◆ **What you are asked to do**: Set out exactly every line of the entries below, starting at the line that holds "cancer (lobular carcinoma)" and stopping after the line that holds "histopathology image showing".

(Records to use Opens)

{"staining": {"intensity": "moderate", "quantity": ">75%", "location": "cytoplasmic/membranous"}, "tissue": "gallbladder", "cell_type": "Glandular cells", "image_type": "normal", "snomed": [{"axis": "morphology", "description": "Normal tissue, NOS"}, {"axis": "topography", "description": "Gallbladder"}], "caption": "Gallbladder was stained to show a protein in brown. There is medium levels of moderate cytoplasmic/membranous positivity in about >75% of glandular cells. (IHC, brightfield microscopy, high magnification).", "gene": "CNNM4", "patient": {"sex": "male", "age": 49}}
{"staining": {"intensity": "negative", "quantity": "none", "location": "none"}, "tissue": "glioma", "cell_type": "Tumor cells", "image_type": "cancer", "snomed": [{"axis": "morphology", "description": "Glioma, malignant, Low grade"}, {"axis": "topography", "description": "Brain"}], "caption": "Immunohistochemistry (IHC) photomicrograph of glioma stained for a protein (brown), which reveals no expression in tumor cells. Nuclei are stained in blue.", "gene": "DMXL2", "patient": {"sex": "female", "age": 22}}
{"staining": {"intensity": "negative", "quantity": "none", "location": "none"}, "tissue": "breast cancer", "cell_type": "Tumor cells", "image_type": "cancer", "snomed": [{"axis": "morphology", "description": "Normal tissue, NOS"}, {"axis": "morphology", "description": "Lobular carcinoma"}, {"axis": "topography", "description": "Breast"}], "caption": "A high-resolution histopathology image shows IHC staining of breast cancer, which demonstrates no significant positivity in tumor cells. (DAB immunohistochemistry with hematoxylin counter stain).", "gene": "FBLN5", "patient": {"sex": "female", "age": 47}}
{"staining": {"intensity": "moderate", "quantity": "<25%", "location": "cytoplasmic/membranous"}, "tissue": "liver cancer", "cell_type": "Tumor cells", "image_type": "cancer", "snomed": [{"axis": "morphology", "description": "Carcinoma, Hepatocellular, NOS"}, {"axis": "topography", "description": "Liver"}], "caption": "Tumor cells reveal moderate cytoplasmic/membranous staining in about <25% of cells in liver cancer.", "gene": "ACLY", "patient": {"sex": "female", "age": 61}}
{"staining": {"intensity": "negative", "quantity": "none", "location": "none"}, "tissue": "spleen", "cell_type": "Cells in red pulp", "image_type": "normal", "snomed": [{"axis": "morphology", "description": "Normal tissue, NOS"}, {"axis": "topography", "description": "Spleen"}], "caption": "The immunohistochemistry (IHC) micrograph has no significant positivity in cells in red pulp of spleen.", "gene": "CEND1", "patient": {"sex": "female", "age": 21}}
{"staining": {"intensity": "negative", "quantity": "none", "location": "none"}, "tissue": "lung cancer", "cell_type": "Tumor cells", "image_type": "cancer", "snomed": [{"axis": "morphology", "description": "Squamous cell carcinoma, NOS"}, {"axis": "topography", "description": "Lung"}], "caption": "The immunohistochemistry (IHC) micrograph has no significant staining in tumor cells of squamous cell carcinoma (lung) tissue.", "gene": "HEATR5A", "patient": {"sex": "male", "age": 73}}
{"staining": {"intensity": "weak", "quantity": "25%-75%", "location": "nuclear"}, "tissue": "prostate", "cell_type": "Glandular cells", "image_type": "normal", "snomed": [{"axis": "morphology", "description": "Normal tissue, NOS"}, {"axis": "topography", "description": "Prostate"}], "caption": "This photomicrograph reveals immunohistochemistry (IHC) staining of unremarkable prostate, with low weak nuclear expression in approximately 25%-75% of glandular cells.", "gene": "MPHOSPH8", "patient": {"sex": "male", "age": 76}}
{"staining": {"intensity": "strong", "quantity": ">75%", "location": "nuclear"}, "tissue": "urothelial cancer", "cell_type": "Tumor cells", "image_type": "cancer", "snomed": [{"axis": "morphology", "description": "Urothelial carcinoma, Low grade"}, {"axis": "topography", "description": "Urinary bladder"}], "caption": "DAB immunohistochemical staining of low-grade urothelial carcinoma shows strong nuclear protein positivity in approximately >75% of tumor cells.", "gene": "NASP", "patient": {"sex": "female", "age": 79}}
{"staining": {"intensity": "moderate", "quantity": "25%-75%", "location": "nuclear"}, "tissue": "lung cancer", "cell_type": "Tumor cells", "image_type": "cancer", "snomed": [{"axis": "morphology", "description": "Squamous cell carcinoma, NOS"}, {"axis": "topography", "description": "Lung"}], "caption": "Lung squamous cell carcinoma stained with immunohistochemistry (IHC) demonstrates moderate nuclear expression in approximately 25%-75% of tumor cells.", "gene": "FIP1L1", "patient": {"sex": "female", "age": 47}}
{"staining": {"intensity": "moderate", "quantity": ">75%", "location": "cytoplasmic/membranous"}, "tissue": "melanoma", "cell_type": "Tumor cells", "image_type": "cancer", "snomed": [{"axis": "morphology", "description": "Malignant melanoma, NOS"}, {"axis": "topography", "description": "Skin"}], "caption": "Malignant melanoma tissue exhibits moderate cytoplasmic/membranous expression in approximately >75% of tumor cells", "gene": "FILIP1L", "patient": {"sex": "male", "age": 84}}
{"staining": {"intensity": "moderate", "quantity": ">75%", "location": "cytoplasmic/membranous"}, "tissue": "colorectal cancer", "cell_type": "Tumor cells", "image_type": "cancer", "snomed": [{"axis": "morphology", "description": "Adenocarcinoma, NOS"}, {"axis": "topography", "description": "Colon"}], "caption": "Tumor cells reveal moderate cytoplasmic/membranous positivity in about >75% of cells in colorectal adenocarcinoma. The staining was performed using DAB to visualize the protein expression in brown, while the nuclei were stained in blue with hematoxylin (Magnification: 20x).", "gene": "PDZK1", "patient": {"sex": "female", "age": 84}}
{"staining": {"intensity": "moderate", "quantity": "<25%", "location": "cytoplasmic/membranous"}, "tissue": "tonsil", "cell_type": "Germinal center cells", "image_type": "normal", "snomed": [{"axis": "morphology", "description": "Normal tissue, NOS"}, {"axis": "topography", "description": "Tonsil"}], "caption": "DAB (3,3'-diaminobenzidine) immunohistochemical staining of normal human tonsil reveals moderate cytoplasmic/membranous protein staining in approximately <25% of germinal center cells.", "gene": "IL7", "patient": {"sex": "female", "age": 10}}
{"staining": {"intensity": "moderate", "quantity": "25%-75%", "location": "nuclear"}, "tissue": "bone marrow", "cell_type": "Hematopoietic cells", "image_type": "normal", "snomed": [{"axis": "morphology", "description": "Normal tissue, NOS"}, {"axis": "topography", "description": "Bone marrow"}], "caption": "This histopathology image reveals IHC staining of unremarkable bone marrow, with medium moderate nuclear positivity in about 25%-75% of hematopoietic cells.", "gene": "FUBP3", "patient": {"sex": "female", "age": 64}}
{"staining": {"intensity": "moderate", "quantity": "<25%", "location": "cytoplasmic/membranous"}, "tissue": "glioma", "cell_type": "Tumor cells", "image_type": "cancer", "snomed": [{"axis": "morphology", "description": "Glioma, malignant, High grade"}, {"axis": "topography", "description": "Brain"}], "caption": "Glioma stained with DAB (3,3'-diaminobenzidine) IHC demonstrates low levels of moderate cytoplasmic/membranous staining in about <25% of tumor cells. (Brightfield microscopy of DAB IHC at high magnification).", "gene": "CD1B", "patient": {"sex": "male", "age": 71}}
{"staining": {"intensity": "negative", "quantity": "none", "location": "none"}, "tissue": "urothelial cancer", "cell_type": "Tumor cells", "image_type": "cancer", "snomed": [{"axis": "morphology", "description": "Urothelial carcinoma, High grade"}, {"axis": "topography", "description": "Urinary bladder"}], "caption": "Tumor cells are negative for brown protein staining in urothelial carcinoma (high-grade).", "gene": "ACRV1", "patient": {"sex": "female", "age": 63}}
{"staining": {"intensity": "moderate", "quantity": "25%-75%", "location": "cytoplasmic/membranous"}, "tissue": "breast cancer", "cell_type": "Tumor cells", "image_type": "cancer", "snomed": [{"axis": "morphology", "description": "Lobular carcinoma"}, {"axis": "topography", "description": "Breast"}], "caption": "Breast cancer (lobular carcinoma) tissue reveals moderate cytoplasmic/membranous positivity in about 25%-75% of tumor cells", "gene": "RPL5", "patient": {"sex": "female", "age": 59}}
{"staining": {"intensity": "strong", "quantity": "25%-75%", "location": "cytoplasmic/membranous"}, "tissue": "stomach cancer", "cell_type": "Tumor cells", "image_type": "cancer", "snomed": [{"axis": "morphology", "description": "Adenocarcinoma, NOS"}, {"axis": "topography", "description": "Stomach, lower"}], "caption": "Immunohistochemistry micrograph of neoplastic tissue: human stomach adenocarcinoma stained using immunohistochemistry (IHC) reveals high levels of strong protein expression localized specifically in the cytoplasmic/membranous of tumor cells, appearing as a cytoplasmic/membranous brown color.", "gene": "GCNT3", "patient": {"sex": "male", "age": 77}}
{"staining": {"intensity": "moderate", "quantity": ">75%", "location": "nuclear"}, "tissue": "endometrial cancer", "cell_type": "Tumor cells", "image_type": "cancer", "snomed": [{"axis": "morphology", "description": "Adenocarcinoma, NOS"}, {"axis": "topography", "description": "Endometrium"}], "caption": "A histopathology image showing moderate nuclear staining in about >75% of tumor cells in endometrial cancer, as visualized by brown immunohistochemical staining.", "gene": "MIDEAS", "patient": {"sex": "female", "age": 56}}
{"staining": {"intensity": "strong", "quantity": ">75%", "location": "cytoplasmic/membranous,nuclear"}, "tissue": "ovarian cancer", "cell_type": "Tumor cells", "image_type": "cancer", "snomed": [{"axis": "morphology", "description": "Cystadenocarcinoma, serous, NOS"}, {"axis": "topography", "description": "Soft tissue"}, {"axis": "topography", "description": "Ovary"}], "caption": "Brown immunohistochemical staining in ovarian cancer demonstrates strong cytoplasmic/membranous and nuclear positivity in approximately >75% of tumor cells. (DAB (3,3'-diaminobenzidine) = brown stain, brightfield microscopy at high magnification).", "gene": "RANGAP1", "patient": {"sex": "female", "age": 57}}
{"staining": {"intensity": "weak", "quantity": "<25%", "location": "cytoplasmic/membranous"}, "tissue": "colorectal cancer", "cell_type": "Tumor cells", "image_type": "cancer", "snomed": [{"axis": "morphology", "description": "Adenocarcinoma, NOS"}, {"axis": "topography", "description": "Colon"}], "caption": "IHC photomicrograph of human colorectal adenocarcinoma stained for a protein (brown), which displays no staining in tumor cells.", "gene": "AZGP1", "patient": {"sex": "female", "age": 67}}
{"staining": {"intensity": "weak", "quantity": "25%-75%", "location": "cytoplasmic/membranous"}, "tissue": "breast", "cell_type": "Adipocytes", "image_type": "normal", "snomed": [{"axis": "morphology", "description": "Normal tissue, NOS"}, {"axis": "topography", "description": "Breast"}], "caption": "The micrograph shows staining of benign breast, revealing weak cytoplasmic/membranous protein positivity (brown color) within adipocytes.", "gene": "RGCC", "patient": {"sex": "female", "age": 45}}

(Records to use Closes)

◆ **Written answer**:
{"staining": {"intensity": "moderate", "quantity": "25%-75%", "location": "cytoplasmic/membranous"}, "tissue": "breast cancer", "cell_type": "Tumor cells", "image_type": "cancer", "snomed": [{"axis": "morphology", "description": "Lobular carcinoma"}, {"axis": "topography", "description": "Breast"}], "caption": "Breast cancer (lobular carcinoma) tissue reveals moderate cytoplasmic/membranous positivity in about 25%-75% of tumor cells", "gene": "RPL5", "patient": {"sex": "female", "age": 59}}
{"staining": {"intensity": "strong", "quantity": "25%-75%", "location": "cytoplasmic/membranous"}, "tissue": "stomach cancer", "cell_type": "Tumor cells", "image_type": "cancer", "snomed": [{"axis": "morphology", "description": "Adenocarcinoma, NOS"}, {"axis": "topography", "description": "Stomach, lower"}], "caption": "Immunohistochemistry micrograph of neoplastic tissue: human stomach adenocarcinoma stained using immunohistochemistry (IHC) reveals high levels of strong protein expression localized specifically in the cytoplasmic/membranous of tumor cells, appearing as a cytoplasmic/membranous brown color.", "gene": "GCNT3", "patient": {"sex": "male", "age": 77}}
{"staining": {"intensity": "moderate", "quantity": ">75%", "location": "nuclear"}, "tissue": "endometrial cancer", "cell_type": "Tumor cells", "image_type": "cancer", "snomed": [{"axis": "morphology", "description": "Adenocarcinoma, NOS"}, {"axis": "topography", "description": "Endometrium"}], "caption": "A histopathology image showing moderate nuclear staining in about >75% of tumor cells in endometrial cancer, as visualized by brown immunohistochemical staining.", "gene": "MIDEAS", "patient": {"sex": "female", "age": 56}}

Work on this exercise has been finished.